Comentário de Mike Castle | Gerente de Projetos de Inteligência de Mercado
19 de março – Os futuros das ações estão indicando uma abertura em queda após a liquidação de ontem, em meio a escaladas contínuas no Oriente Médio e temores de uma postura mais contracionista (hawkish) do Fed. Por consequência, o VIX está ampliando os ganhos de ontem, alcançando seu nível mais alto desde a última quinta-feira, em torno de 27,3 no momento da escrita, refletindo o aumento do medo. O dólar devolve parte dos ganhos de ontem, embora ainda esteja forte em relação às faixas recentes, negociando próximo à marca de 99,9. Os títulos do Tesouro estão novamente firmes, com os rendimentos dos títulos de 10 anos se aproximando dos máximos recentes registrados em meados de janeiro, pairando ligeiramente abaixo de 4,30%, enquanto os rendimentos de 2 anos estão novamente no verde, em torno de 3,86%, após atingirem um pico desde o final de julho na sessão de ontem. O petróleo bruto está misto, com o WTI próximo perdendo cerca de 2% no momento da escrita, negociando a US$ 97 por barril, enquanto os futuros próximos do Brent estão em alta de mais de 5%, negociando perto de US$ 113 por barril após atingir um pico acima de US$ 119 mais cedo na sessão, em reação aos novos ataques à infraestrutura energética no Oriente Médio. Os produtos agrícolas estão em sua maioria em alta para começar o dia, com os futuros de soja da nova safra registrando os maiores ganhos, mesmo sem grandes notícias fundamentais para impulsionar, mas com potencial de maior fluxo de dinheiro saindo das ações e entrando em commodities, o que fornece suporte.

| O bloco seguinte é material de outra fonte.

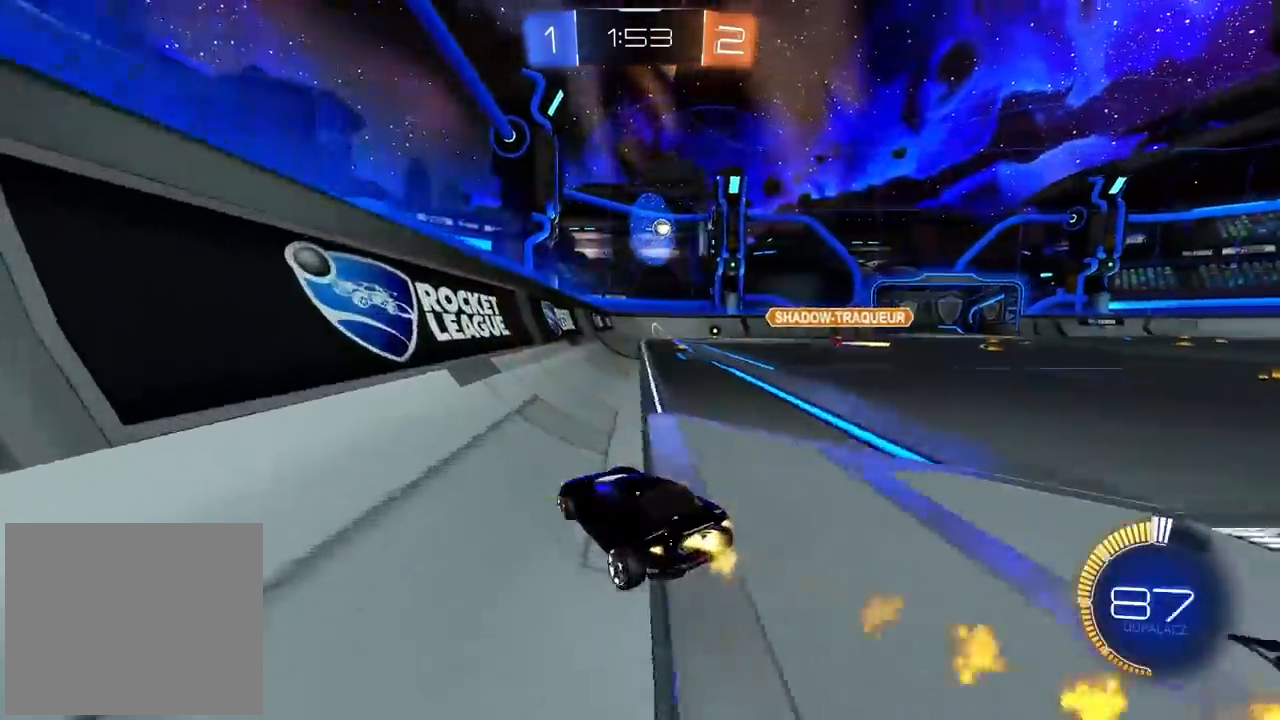
{"dt_ms": 500, "buttons": ["CIRCLE", "R2"], "left_stick": "center", "right_stick": "center", "events": [[367, "left_stick", "center"]]}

Os novos pedidos de auxílio-desemprego para a semana encerrada em 14 de março caíram para 205 mil, abaixo dos 213 mil da semana anterior e ficando abaixo da estimativa mínima dos analistas de 210 mil. Os pedidos contínuos chegaram a 1,857 mil, acima da estimativa média de 1,850 mil, embora os pedidos contínuos da semana passada tenham sido revisados ligeiramente para baixo, de 1,850 mil inicialmente reportados para 1,847 mil. Os pedidos iniciais surpreendentemente baixos desta semana reduziram a média móvel de quatro semanas para 210,75 mil, o menor nível desde o final de janeiro. Embora uma semana de resultados melhores que o esperado seja improvável de dissipar as preocupações mais amplas do mercado de trabalho que abordaremos com mais profundidade abaixo, o mercado deve ficar satisfeito em respirar um pouco de alívio onde puder neste momento, em meio às contínuas manchetes amplamente negativas.
Como esperado, o Fed manteve as taxas de juros estáveis ontem, assim como muitos dos outros bancos centrais proeminentes do mundo (Banco do Canadá, Banco do Japão, Banco da Inglaterra) em suas reuniões desta semana. Também como esperado, grande parte dos comentários desses banqueiros centrais se concentrou nos riscos inflacionários previstos decorrentes do choque energético causado pela guerra em andamento no Oriente Médio. O presidente do Fed, Jerome Powell, adotou um tom notavelmente cauteloso em sua coletiva de imprensa, enfatizando a enorme quantidade de incerteza que a economia enfrenta e declarando: “preços mais altos de energia irão aumentar a inflação geral, mas ainda é cedo para saber o escopo e a duração dos possíveis efeitos na economia.” O risco de inflação é o destaque óbvio, mas ambos os lados do duplo mandato do Fed enfrentam riscos bastante significativos neste momento, colocando o banco em uma posição muito difícil. Apesar da atual taxa de desemprego de 4,4% permanecer relativamente baixa do ponto de vista histórico, continuam a surgir sinais de fraqueza subjacente, com a surpreendente perda de 92 mil empregos no mês passado e revisões para baixo nos meses anteriores indicando uma base relativamente instável mesmo antes do aumento dos preços de energia neste mês. Este é o dilema—um novo aumento nas pressões inflacionárias exigiria aumentos nas taxas, enquanto uma fraqueza sustentada no mercado de trabalho exigiria cortes nas taxas... Nessa situação, o caminho mais provável é manter as taxas estáveis, e esse é agora o cenário base precificado pelo mercado, já que o FedWatch da CME agora mostra o próximo corte esperado de taxas acontecendo apenas em setembro de 2027.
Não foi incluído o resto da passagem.